Starting with the 2020 school year in Minnesota, all students not reading at grade level by the end of kindergarten through second grade must be screened for dyslexia. Students in third grade and above who demonstrate a reading difficulty must also be screened for dyslexia unless the reading difficulty is due to another reason.
Lori Helman, a professor in the University of Minnesota’s College of Education and Human Development and director of the Minnesota Center for Reading Research, talks about dyslexia and how to increase awareness and responsiveness by educators and family members.
Q: What is dyslexia?
Prof. Helman: Dyslexia is a learning difficulty that interferes with peoples’ ability to learn to read. Dyslexia is neurological, meaning it is connected to what is going on in the brain, and is related to the way language is processed. People with dyslexia may find it difficult to pull apart the sounds in words. This can lead to trouble with spelling or reading words and making sense of written language, that is, phonics and spelling patterns. While individuals with dyslexia have unique experiences with the disorder, it often leads to feelings of confusion (e.g., questioning how others know what those words are), an avoidance of reading activities and compensating for difficulties with a variety of strategies (e.g., spending large amounts of time to get their academic work done).
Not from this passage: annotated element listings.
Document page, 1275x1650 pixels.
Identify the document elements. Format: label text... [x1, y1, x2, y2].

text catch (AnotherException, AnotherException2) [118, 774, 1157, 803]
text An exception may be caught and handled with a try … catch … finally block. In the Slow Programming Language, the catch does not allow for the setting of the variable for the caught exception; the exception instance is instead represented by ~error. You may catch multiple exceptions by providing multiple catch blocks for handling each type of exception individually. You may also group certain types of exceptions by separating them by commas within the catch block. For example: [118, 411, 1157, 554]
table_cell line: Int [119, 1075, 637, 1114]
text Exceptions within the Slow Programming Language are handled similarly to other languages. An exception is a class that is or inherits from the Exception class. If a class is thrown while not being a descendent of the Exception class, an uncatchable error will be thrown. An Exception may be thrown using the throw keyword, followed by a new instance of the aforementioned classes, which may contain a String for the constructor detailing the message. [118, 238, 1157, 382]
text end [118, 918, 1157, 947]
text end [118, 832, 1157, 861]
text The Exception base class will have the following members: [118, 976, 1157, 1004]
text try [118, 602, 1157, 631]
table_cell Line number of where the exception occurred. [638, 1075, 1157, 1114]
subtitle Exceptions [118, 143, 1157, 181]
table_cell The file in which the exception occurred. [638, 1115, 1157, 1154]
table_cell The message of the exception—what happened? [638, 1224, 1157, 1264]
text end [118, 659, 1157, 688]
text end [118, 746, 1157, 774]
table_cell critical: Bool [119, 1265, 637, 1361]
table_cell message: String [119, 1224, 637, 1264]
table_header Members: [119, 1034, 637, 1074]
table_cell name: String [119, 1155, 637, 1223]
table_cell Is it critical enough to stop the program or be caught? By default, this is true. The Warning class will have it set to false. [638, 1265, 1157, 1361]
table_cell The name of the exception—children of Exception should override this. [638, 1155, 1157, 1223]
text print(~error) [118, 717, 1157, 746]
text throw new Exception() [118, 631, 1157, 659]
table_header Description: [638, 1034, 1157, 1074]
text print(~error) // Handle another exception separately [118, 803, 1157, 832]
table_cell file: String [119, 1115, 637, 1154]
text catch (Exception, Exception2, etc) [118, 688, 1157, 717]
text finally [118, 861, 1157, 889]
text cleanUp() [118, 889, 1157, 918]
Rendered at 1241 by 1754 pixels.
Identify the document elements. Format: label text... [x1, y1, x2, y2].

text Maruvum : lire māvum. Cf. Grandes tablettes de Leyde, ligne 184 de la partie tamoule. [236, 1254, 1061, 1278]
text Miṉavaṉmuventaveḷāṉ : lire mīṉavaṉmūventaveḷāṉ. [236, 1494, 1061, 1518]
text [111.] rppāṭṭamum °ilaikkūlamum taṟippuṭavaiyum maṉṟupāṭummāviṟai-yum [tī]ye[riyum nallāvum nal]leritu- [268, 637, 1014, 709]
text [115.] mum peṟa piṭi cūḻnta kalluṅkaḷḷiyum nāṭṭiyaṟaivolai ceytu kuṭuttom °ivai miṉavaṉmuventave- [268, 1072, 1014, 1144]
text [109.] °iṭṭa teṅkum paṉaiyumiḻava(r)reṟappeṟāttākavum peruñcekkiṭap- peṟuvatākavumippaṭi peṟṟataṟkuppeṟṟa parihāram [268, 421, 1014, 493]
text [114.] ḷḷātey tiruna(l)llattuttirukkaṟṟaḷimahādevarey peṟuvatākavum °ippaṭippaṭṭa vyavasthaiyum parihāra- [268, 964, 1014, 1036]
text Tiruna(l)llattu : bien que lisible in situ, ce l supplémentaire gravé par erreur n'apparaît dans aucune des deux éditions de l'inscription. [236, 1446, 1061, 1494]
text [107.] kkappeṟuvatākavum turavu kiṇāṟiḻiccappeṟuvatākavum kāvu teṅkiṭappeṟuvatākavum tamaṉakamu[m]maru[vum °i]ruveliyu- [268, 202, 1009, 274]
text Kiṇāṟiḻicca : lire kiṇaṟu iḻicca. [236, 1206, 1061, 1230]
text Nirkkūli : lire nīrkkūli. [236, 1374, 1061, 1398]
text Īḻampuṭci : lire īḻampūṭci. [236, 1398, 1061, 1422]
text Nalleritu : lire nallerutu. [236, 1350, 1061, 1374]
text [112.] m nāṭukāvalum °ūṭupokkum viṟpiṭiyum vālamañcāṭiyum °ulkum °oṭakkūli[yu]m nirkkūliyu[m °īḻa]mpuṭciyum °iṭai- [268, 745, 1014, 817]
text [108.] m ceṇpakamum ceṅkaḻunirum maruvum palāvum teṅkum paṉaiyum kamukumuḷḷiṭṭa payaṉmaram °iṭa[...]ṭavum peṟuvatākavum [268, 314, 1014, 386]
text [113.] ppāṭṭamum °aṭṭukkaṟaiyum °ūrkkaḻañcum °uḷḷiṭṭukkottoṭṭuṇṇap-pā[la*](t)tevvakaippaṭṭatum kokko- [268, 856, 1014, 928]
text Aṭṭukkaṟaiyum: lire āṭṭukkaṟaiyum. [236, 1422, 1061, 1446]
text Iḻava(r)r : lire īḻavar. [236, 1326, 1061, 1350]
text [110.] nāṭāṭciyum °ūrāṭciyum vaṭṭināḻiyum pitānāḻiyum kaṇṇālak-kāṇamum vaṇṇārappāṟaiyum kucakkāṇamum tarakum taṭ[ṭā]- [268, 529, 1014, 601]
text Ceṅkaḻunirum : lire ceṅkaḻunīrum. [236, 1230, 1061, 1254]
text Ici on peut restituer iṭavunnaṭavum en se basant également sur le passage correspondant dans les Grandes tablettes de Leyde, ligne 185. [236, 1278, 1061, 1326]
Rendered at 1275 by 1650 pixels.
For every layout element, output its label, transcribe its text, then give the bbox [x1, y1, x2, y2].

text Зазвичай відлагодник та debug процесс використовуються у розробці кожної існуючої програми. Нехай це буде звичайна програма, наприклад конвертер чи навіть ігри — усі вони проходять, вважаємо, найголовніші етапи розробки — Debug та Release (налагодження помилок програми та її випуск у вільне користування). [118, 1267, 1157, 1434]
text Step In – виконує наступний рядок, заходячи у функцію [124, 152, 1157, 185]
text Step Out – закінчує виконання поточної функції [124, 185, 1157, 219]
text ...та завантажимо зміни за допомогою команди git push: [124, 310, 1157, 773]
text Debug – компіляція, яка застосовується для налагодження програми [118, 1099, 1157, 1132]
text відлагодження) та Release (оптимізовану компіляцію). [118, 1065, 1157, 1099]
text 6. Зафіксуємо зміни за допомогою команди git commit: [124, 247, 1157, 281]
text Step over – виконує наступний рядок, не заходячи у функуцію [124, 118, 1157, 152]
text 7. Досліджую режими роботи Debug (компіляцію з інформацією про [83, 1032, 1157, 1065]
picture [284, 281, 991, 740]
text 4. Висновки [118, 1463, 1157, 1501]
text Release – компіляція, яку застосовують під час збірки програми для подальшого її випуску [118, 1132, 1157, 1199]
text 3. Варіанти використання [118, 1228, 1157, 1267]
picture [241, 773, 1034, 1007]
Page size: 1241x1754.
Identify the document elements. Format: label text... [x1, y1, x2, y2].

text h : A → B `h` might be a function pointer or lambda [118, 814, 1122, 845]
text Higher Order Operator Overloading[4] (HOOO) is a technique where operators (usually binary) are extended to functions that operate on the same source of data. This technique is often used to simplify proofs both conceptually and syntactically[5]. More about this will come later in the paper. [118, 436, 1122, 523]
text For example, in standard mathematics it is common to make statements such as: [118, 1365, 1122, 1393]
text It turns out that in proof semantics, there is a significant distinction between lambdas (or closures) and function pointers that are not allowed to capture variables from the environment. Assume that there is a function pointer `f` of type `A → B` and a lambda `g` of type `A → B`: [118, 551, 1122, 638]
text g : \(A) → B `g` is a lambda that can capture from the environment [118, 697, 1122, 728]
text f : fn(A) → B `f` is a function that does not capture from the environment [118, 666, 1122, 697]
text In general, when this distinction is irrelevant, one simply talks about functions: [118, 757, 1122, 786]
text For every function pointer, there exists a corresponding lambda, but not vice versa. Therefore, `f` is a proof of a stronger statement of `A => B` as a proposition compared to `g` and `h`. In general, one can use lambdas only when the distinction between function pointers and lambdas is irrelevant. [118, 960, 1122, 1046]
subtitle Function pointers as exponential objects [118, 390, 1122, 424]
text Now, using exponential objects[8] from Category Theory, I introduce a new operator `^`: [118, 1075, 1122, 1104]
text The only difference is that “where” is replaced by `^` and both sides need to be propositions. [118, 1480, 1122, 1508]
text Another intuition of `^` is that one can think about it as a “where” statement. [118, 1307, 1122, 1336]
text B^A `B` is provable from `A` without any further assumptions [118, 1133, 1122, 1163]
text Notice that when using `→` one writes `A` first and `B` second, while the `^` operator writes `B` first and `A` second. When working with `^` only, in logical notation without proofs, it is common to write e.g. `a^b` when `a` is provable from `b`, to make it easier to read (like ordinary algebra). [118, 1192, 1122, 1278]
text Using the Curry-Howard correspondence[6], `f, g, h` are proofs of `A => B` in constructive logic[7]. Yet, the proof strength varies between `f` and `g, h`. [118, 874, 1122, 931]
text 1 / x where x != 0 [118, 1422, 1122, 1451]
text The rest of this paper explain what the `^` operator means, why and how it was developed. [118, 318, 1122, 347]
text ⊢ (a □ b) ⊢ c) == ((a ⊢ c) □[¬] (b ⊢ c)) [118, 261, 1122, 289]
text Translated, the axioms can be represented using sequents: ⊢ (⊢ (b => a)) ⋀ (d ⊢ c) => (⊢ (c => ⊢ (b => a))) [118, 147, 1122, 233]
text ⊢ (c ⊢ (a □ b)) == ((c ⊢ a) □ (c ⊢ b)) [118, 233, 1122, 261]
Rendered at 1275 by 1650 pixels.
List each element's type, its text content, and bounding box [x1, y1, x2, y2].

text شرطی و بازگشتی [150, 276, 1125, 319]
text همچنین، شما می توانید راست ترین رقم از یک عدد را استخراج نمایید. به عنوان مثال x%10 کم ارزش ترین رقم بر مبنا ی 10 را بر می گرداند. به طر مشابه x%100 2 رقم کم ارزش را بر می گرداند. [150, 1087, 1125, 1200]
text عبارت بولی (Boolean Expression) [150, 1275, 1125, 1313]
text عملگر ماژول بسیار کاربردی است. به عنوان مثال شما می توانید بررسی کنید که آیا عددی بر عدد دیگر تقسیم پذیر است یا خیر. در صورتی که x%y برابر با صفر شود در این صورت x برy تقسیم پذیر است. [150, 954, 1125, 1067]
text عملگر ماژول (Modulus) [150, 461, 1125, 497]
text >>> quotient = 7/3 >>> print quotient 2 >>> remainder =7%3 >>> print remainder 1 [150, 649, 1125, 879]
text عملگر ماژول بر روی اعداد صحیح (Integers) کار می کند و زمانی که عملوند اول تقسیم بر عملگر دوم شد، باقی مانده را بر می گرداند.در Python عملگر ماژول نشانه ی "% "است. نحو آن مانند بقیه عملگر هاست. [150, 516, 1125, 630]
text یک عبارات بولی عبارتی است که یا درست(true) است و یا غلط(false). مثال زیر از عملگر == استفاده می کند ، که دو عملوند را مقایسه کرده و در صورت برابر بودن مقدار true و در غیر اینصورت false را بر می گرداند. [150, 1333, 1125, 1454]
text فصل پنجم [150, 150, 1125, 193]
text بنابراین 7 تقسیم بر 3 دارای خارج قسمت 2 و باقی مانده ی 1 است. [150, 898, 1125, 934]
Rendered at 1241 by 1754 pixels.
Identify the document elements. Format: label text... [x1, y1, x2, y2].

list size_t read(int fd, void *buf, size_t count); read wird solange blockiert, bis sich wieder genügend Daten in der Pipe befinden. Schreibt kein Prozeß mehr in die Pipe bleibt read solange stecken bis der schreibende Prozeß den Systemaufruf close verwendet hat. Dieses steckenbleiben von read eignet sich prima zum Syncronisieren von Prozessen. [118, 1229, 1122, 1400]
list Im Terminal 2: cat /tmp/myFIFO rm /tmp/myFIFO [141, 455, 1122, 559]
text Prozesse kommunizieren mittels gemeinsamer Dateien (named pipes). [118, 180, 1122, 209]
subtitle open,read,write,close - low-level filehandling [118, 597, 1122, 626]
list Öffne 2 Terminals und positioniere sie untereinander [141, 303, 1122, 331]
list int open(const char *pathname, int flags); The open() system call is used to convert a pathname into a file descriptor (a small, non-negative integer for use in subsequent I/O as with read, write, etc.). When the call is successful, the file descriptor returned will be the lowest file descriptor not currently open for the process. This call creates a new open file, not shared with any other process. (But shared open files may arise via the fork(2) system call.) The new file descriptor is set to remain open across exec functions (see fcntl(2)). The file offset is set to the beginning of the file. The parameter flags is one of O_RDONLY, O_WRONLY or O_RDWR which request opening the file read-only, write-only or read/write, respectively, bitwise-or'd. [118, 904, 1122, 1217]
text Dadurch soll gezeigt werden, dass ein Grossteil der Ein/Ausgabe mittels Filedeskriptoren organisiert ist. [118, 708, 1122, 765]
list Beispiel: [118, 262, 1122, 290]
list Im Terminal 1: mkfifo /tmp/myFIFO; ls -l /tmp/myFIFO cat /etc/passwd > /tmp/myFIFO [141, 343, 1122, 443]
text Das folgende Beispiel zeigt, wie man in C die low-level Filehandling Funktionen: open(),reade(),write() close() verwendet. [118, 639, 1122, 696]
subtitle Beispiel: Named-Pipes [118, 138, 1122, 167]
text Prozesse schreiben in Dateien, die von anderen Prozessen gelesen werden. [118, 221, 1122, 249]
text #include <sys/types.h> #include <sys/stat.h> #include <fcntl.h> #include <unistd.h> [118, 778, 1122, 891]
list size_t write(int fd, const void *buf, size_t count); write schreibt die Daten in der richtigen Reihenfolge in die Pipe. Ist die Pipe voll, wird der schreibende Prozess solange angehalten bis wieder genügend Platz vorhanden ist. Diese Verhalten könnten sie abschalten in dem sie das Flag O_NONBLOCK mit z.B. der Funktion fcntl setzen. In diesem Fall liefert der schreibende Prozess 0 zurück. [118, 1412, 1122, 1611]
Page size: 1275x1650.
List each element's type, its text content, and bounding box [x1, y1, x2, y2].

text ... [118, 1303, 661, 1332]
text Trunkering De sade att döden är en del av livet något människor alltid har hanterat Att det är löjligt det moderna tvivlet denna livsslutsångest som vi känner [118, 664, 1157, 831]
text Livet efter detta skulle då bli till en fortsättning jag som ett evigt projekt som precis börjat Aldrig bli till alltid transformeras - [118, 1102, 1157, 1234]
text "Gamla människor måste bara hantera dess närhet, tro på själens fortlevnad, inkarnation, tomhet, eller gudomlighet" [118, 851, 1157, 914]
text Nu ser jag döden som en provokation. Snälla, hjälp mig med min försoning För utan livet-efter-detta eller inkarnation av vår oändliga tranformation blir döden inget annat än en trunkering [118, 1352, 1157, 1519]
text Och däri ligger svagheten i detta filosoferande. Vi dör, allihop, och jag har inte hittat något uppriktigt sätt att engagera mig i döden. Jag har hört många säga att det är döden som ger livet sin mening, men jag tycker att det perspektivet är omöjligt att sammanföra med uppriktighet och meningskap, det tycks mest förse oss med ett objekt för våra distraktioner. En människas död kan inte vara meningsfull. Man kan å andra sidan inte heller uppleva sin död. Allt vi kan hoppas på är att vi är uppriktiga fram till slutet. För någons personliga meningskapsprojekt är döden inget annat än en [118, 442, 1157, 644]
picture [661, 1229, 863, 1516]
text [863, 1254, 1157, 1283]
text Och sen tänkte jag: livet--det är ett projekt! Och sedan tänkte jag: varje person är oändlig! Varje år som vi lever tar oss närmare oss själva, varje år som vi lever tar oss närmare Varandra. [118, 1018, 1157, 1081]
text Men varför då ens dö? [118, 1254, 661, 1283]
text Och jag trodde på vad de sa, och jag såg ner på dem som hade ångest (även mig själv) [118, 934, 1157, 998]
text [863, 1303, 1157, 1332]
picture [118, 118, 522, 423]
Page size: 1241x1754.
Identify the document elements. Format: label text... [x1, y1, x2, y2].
Q: How is dyslexia diagnosed?
Prof. Helman: Often, it’s an educator who first notices the signs of reading difficulty. In young children, this can include having difficulty taking spoken words apart by their individual sounds. For example, a child may not be able to identify that “t” is the sound at the beginning of the word “table.” As expectations for reading skills increase, students may fall more and more behind their peers.
For teens and adults, there are related signs. Students may have difficulty understanding sound-spelling relationships, or may overrely on trying to memorize rather than decode words. Students who experience dyslexia are likely to score significantly lower than others on their grade level reading tests. Older students and adults may use strategies to cover up their reading difficulty, such as avoiding reading, relying on others to do the reading and putting in extra time to keep up with the normal workload of school.
It’s important to remember that, while there is no “cure” for dyslexia, there are many ways to provide support to students and help them develop in their reading.
Q: How can a parent or guardian best support their child in reading if they are diagnosed with dyslexia?
Prof. Helman: It is important for parents and guardians to realize their child needs both academic and emotional support.
From an academic perspective, remember each child is different. Students with dyslexia and other reading difficulties will need focused and systematic instruction in the sounds and symbols of the writing system as well as a supportive setting and positive feedback in order to persevere through challenges.
At home, parents and guardians may be able to support their children in learning to read by reading aloud to them, modeling the benefits of reading, and keeping interactions with text (either reading or writing) low-stress and positive. Being understanding and providing concrete help to overcome specific challenges that arise are key. For example, if students become overwhelmed and frustrated with a reading or writing task, taking a brief break, hearing a word of encouragement, and highlighting successes in the learning will help a lot.
Students with dyslexia often have a range of magnificent gifts, such as creativity and out-of-the-box thinking. Each person’s uniqueness can become a source of strength in overcoming the hardships that this learning difficulty presents. It’s important to remember that difficulties reading can have an emotional impact on your child. Be supportive and encouraging, while helping your child to set realistic goals.
Q: What resources are available for children, as well as adults, with dyslexia?
Prof. Helman: Many educators and community activists are currently putting a lot of effort into providing resources and support for people with dyslexia. People can learn a lot from the Minnesota Department of Education dyslexia information page and a downloadable guidebook called Navigating the School System When a Child is Struggling with Reading or Dyslexia. Other helpful organizations include Decoding Dyslexia Minnesota and the International Dyslexia Association.
It’s key to remember that troubles with academics does not mean a person with dyslexia is unable to succeed in school or in their career. What is key is that people need to gain foundational knowledge about how sounds and spelling patterns are represented in written language, as well as have opportunities to read text that allows them to practice this knowledge so they become accurate and fluent. Finding where each person is on the path to reading and writing development is the first step; then helping them move forward from that point with support and tailored instruction is critical.
Q: How is the Minnesota Center for Reading Research supporting those with dyslexia?
Prof. Helman: The University’s Minnesota Center for Reading Research (MCRR) works in partnership with researchers, educators and community activists to provide information and resources to support those who work with children and teenagers with dyslexia and other reading difficulties.
Lori Helman is a professor of literacy education in the Department of Curriculum and Instruction and the director of the Minnesota Center for Reading Research at the University of Minnesota College of Education and Human Development. She teaches classes in assessment and instruction of reading difficulties and helps prepare new teachers and literacy specialists. Her research interests include the language and literacy development of students from a variety of cultural and linguistic backgrounds and teacher professional development to become exceptional literacy instructors.